Stored data:
--------

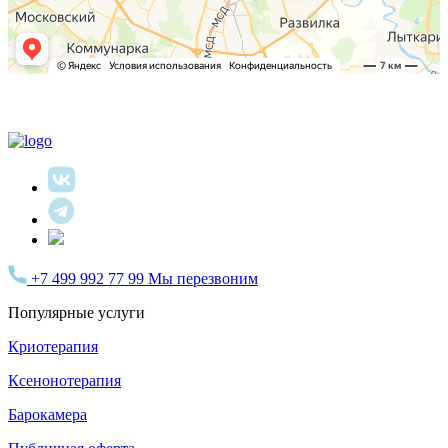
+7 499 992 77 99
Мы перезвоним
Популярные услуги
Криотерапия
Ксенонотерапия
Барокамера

--------

Work to be completed: Provide an exact copy of the records, excluding every picture.

Expected output:
+7 499 992 77 99
Мы перезвоним
Популярные услуги
Криотерапия
Ксенонотерапия
Барокамера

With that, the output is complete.